— Begin RAW DATA —
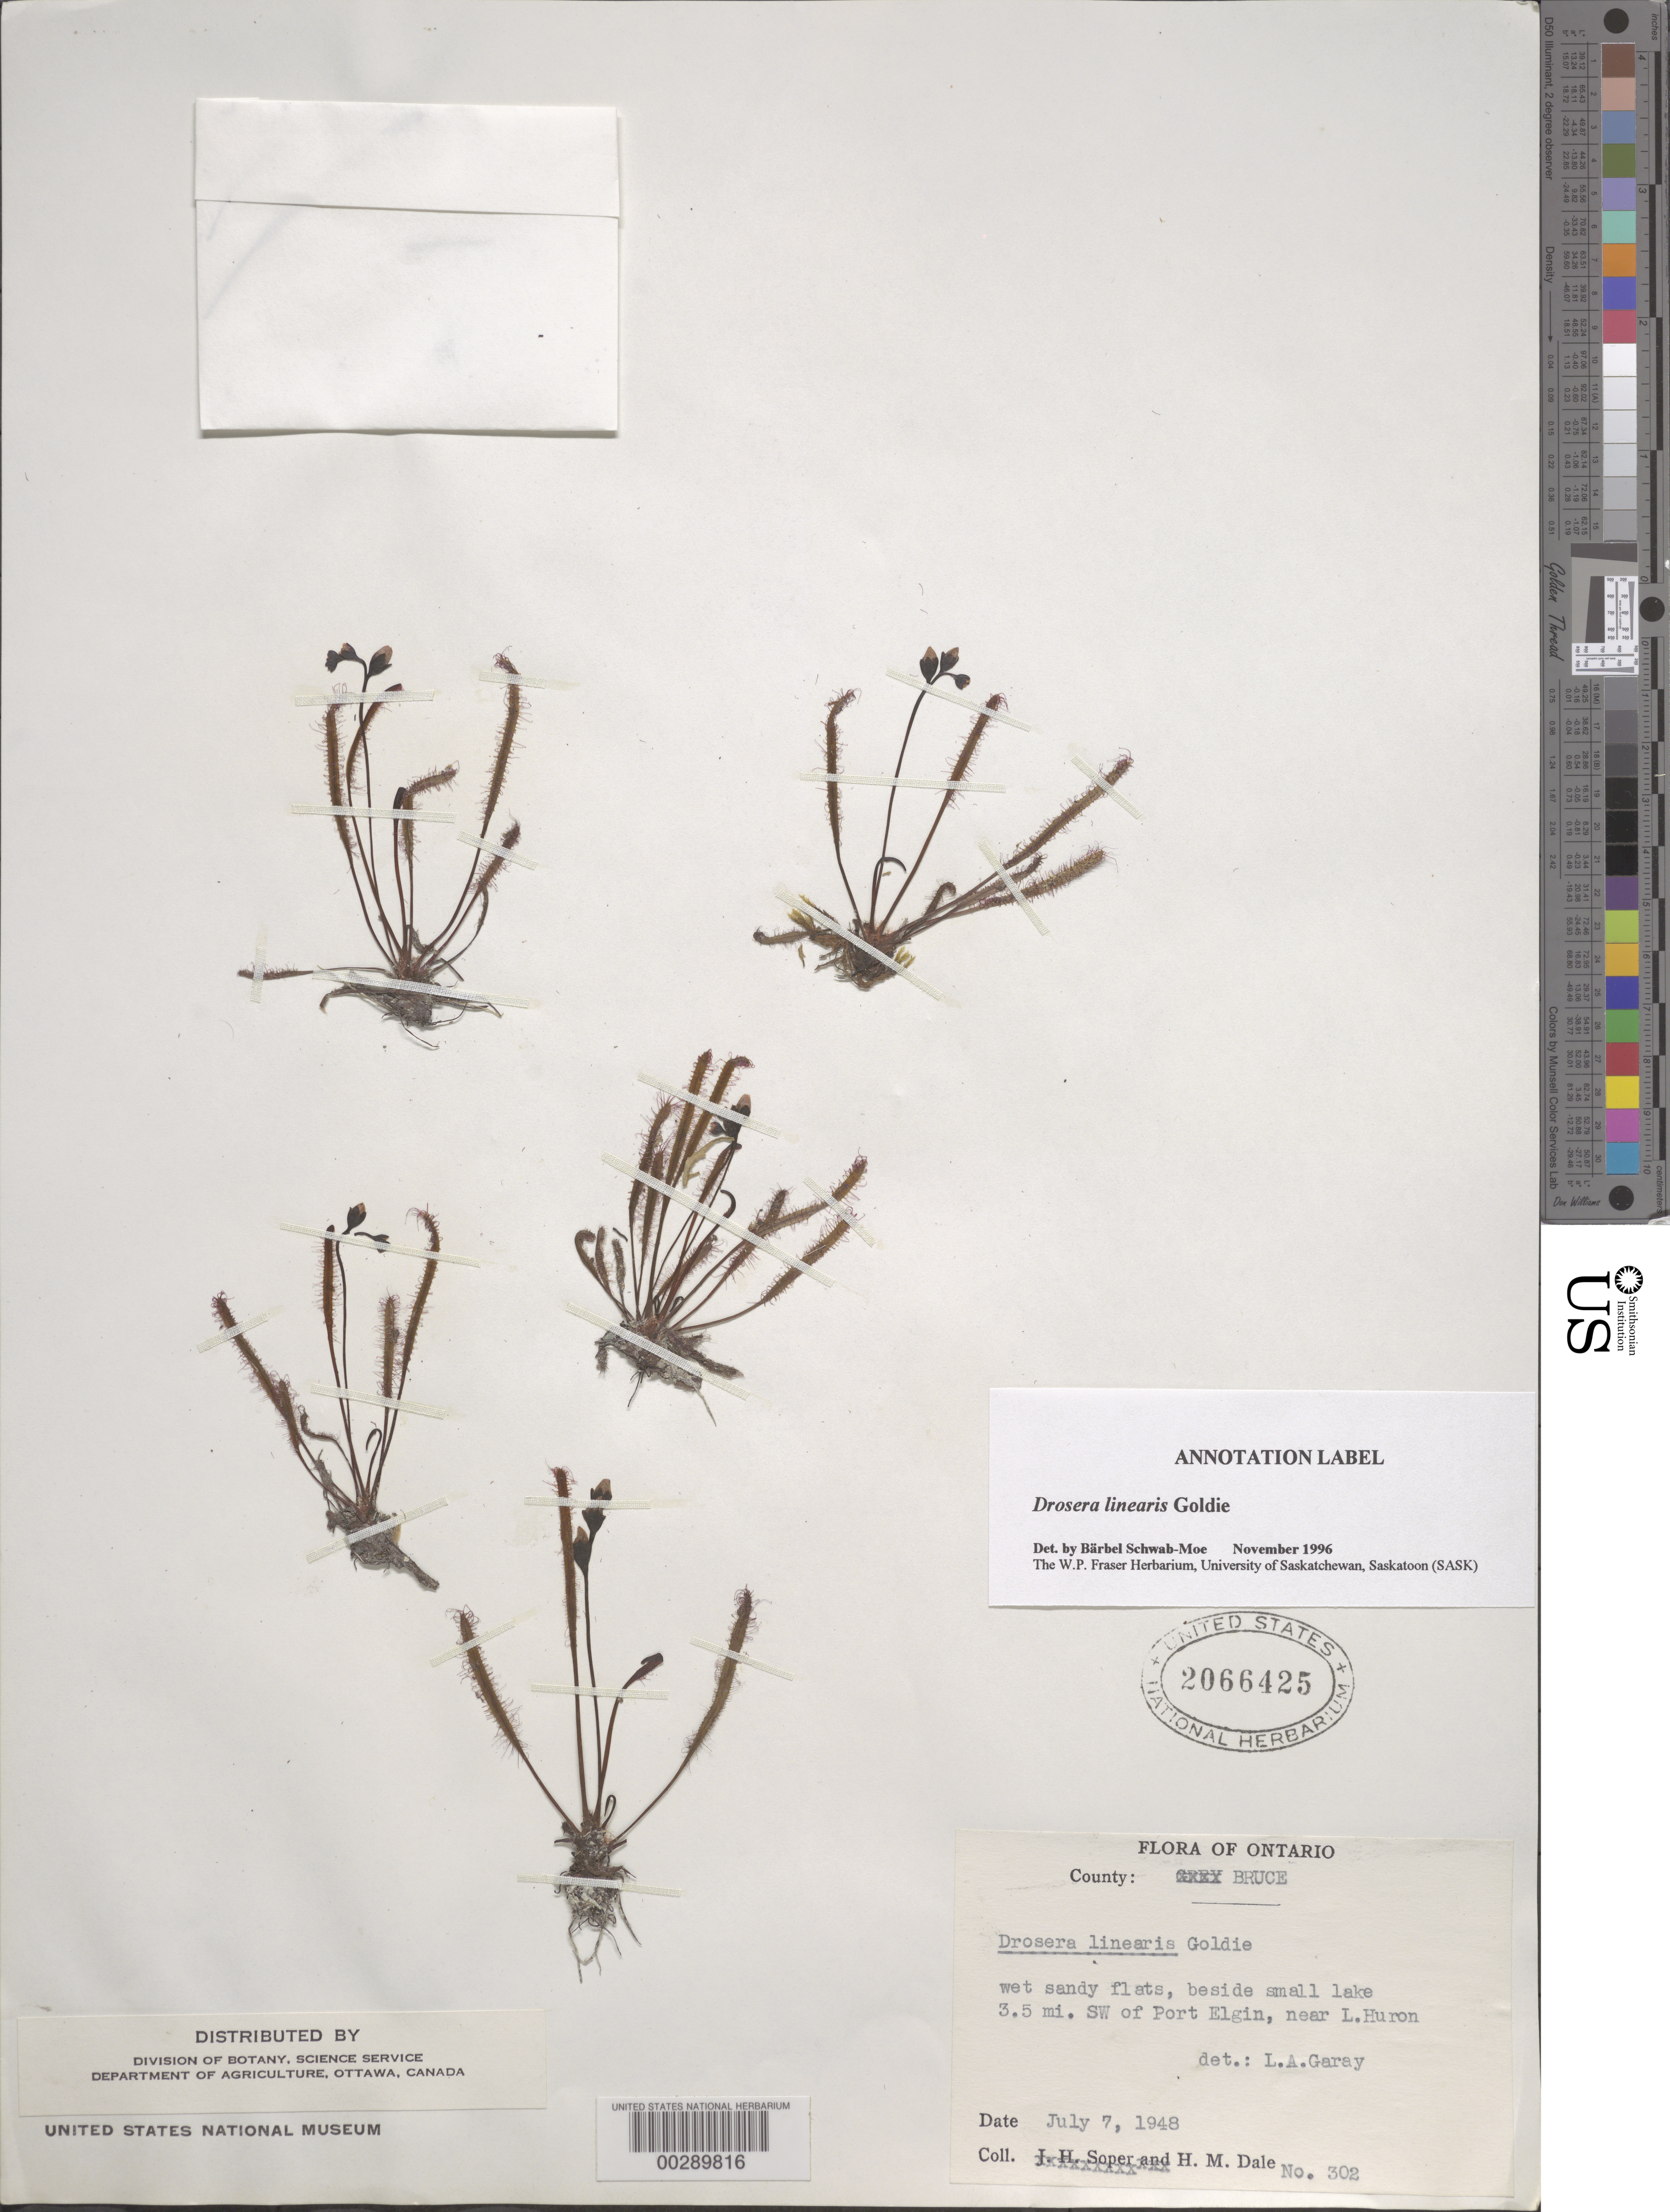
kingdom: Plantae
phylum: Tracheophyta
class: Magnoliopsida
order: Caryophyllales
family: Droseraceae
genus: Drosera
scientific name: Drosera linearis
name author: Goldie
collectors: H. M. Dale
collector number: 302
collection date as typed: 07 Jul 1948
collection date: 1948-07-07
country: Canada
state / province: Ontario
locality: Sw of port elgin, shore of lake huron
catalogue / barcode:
— End RAW DATA —
Rewrite the records from the line containing "class: Magnoliopsida" through the end of the records, inclusive, swapping "locality" for "location" and leaving everything else unchanged.

#### TASK SOLUTION
class: Magnoliopsida
order: Caryophyllales
family: Droseraceae
genus: Drosera
scientific name: Drosera linearis
name author: Goldie
collectors: H. M. Dale
collector number: 302
collection date as typed: 07 Jul 1948
collection date: 1948-07-07
country: Canada
state / province: Ontario
location: Sw of port elgin, shore of lake huron
catalogue / barcode:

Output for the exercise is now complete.